Um eines vorwegzunehmen: dieses Album ist echt ein Hammer und schon jetzt eines meiner Top-Alben 2010! Vom ersten Hören an versteht es Xavier Rudd den Zuhören in seinen Bann zu ziehen und nicht mehr los zu lassen. Ich bin ein Fan seit dem Album "White Moth" und dachte, dass ihm damit auch das Meisterwerk seine Karriere gelungen ist - bis ich durch "Koonyum Sun" eines Besseren belehrt wurde. Die Songs en detail:
- Sky to ground: ruhiger Anfang und dann eine Reggea-artige Explosion mit einem Refrain der Extraklasse. Die Rhythmus-orientiertheit, der einen nicht mehr loslassende luftige Groove der gesamten Platte wird hier eingeführt. 9.5/10
- Set me free: perfekt arrangierte Begleitung der verzerrten Gitarre zu einem Refrain, der seinesgleichen sucht. Rhythmisch, rockig, funky - einer der besten des Albums! 10/10
- Fresh green freedom: der zweite Reggea-artige Song des Albums, wieder mit toller Rhthmik und guter Gesangsline, ein Summer-Song 8/10
- The reasons we were blessed: nur 1:45 Minuten, aber die habens wirlich in sich. Ein a cappella-Stück, das mich vom Stil her an Tracy Chapman erinnert, afrikanisch klingende, harmonische Background-Stimmen und eine wunderbar inszenierte Gesangsline. Gratulation! 10/10
- Love comes and goes: nur Gesang und Akustik-Gitarre benötigt dieser Song, um seine Wirkung voll zu entfalten. Hier stimmt wirklich alles: wunderbar komponiert, gesungen und interpretiert. 10/10
- Soften the blow: der erste mystische Song in Moll. Eine Stärke von Xavier Rudd, die einen klaren Kontrapunkt zur sonst sehr fröhlichen Musik darstellt und so das Album vom Gesamteindruck her auf ein noch höheres Level bringt.
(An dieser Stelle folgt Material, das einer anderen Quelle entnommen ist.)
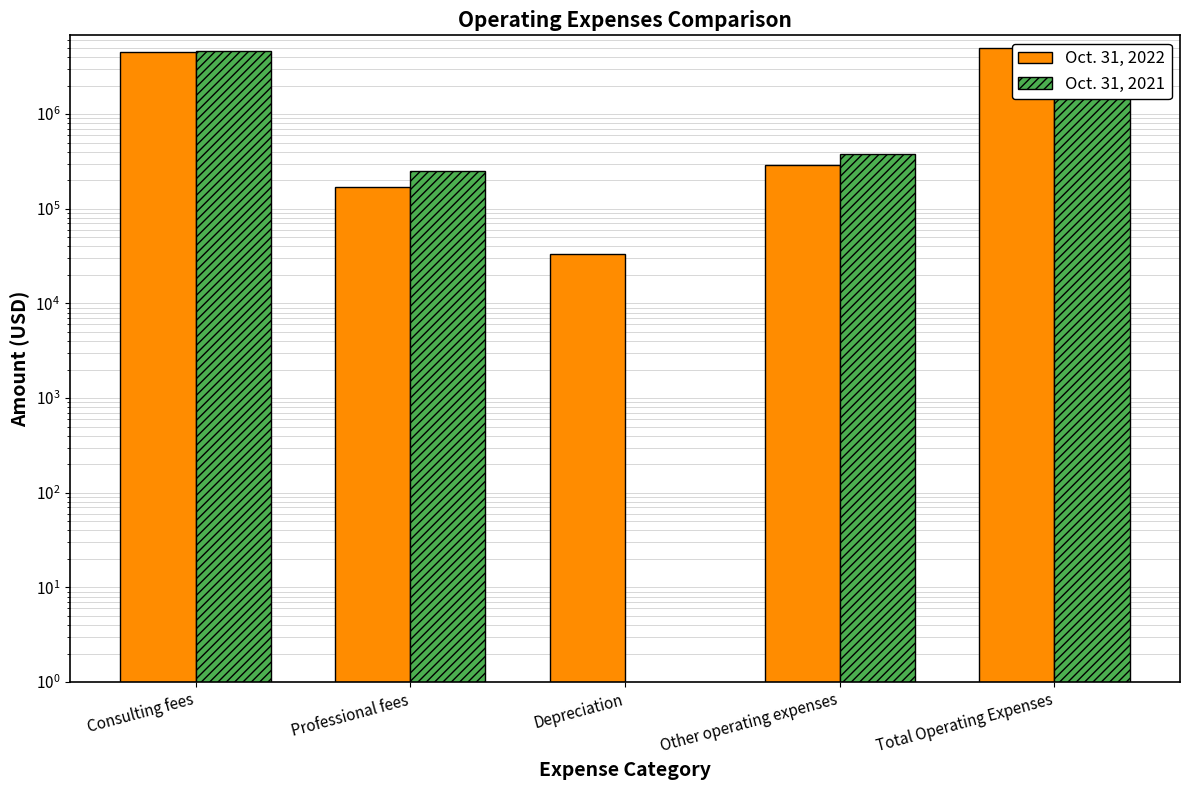

Does the chart contain any negative values?

No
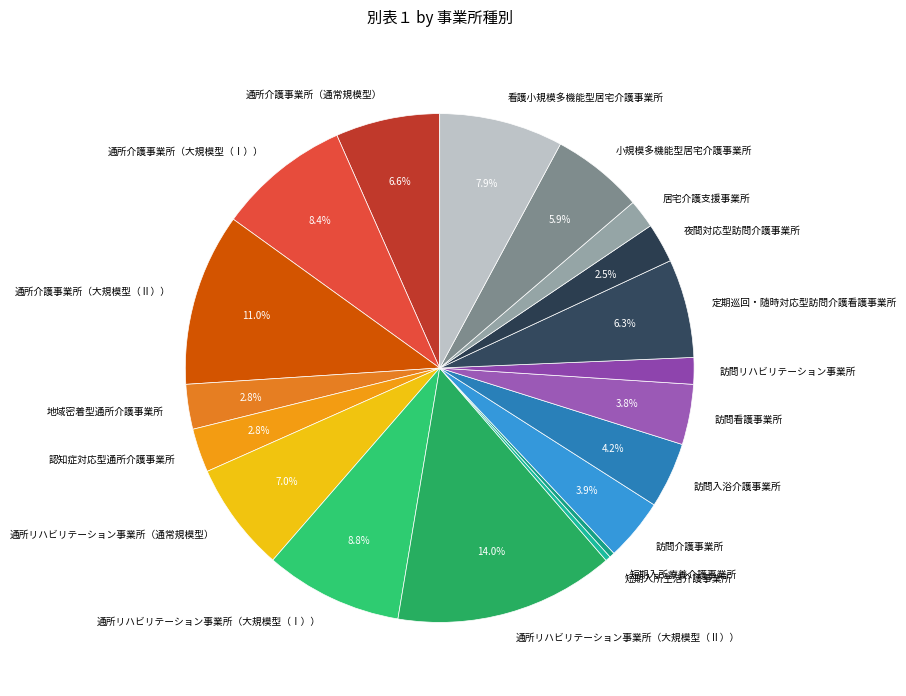

What percentage is the 地域密着型通所介護事業所 slice, to the nearest percent?

3%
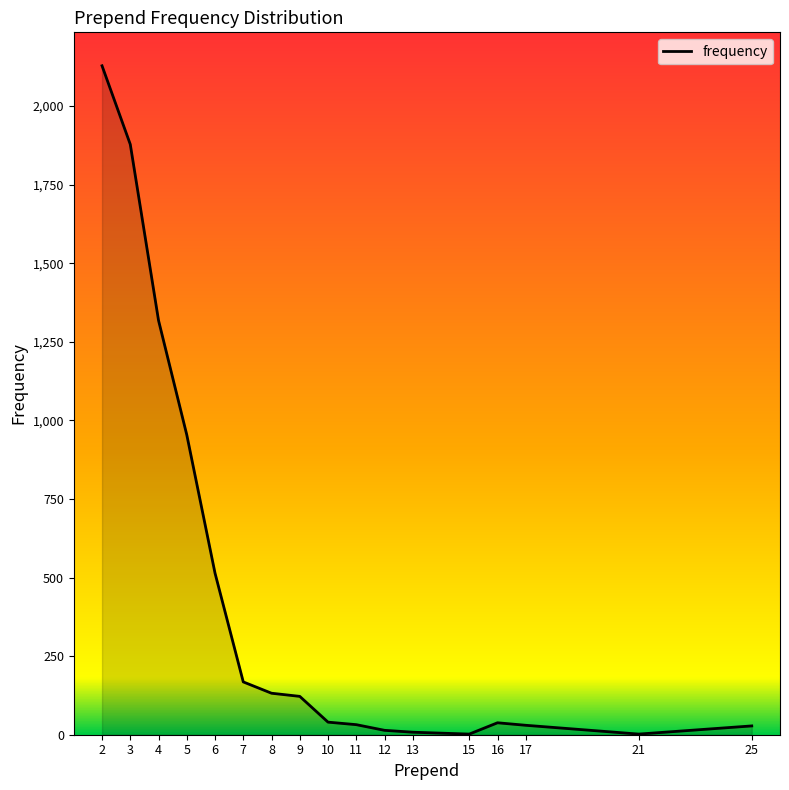

What is the greatest value displayed?

2128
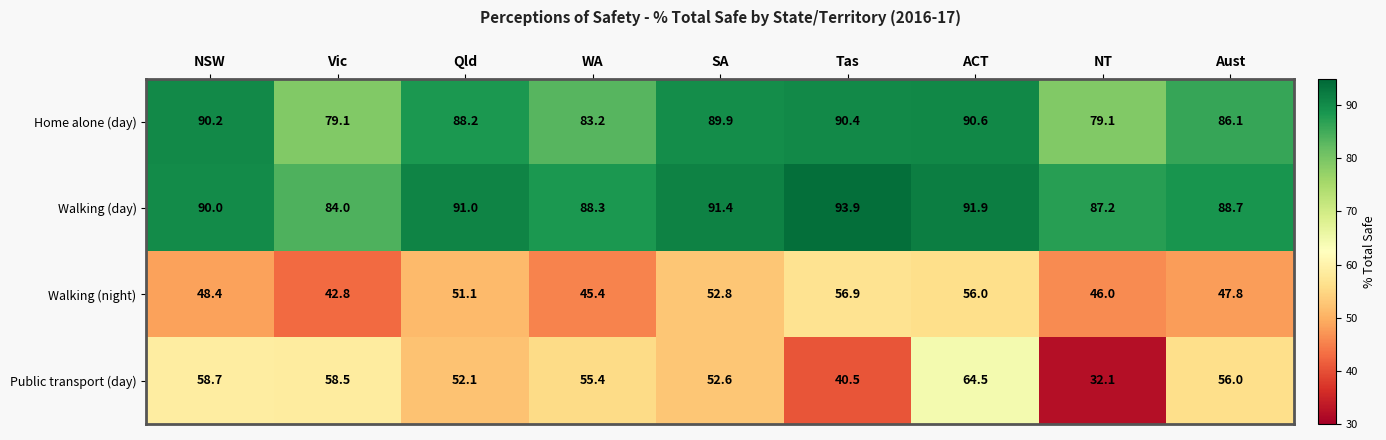

How many series are shown in this chart?

4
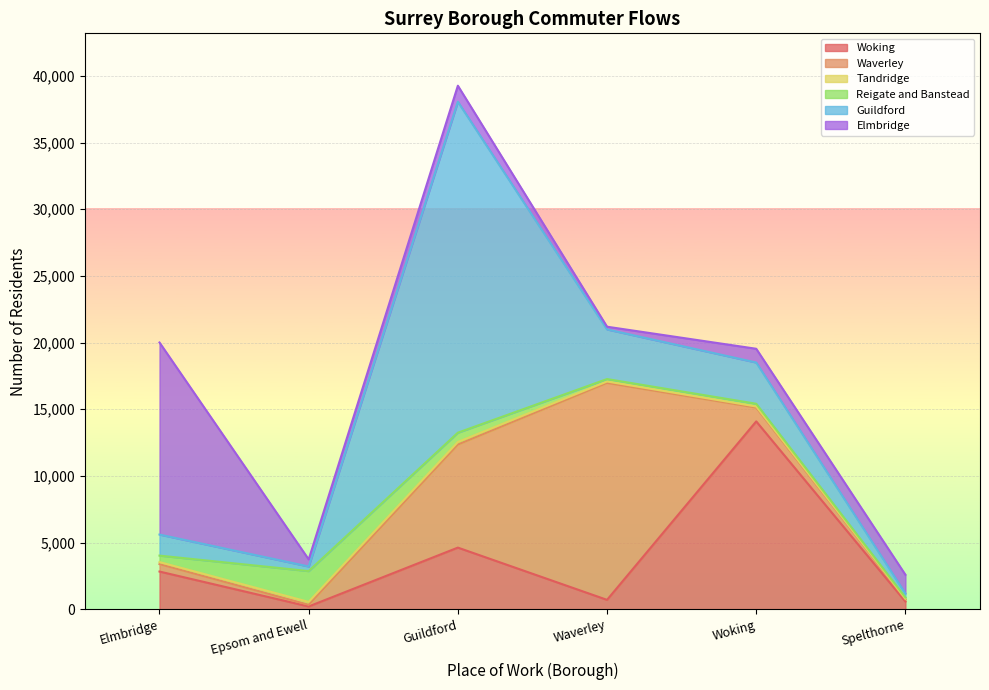

What is the approximate value of Woking at Epsom and Ewell, to the nearest 50?

200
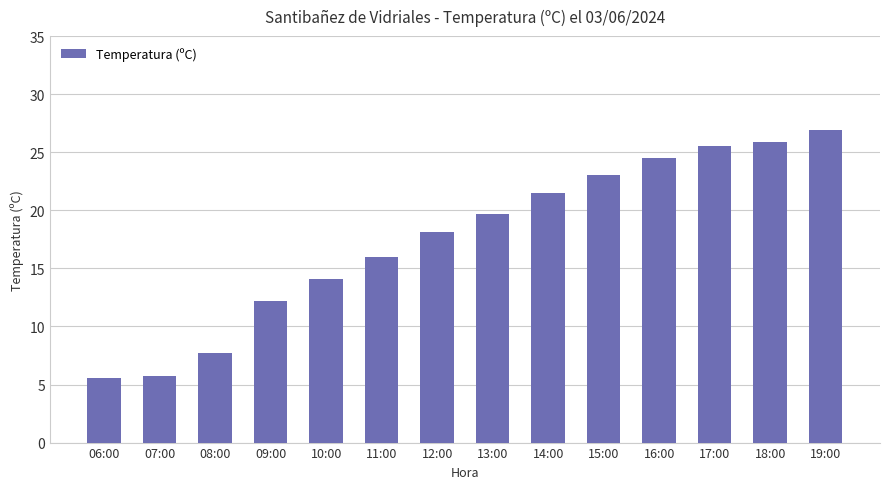

Approximately how many times larger is the value at 19:00 compared to 07:00?

4.7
Zieht einen förmlich in seinen Bann 10/10
- Koonyum sun: Rudd bleibt mystisch, doch dieser Song erreicht nicht ganz die Klasse des Vorgängers, da er im Verlauf ein wenig eintönig geraten ist. 8/10
- Time to smile: ein weiterer Höhepunkt des Albums. Folk trifft Rhythmus und afrikanische Chöre: Super Song, toller Text, ein Volltreffer 10/10
- Woman dreaming: wieder Mystik, wird mit jedem Hören besser. Der wohl sperrigste Song der Platte, doch gerade deshalb wichtig und abwechslungsreich für den Gesamtkontext. 9/10
- Breeze: eigentlich mein Favorit. So eine schöne Melodie macht süchtig - ruhig und träumerisch, doch trotzdem rhythmisch arrangiert. Für solche Songs würden andere, weitaus bekanntere und erfolgreichere Bands, töten... 10/10
- Yandi: Meiner Meinung nach der einzige Füller - sicherlich gut gemachter Reggae, aber ein eher durchschnittlicher Song. Das fällt wohl aber nur auf, da der Rest der bisherigen Songs zum größten Teil überirdisch war... 6/10
- Bleed: geniale Background-Versatzstücke (einer Gastsängerin) im Refrain. Wieder ein mystischer Song, gut gemacht 8.5/10
- Badimo: ein langes Intro mit eigenartigen Gesangstönen (irgendein Tribe-Stück, hier kommt nun die World-Music zu Tage), mündet in einen guten Song mit tollem Ending. 9/10
Die Einzelwertungen machen es deutlich: hier liefert Xavier Rudd "sein" und "ein" Meisterwerk ab. Wer dachte, seine bisherigen Platten sind schon High-End, muss seine Skala nach oben hin erweitern. Nach dem eher durchwachsenen Vorgänger "Dark shades of blue" (der trotzdem durchaus seine Momente hatte!) trifft der Australier hier voll ins Schwarze. Besonders hervorzuheben ist auch seine Band (Bass und Drums), die ihn auf diesem Album wirklich beflügelt und mit eindrucksvoller Rhythmus-Arbeit, seine Songs perfekt unterstützt und so einen wichtigen Aspekt zum Gesamtsound beiträgt. Hoffentlich macht diese Combo in dieser Konstellation noch lange Musik.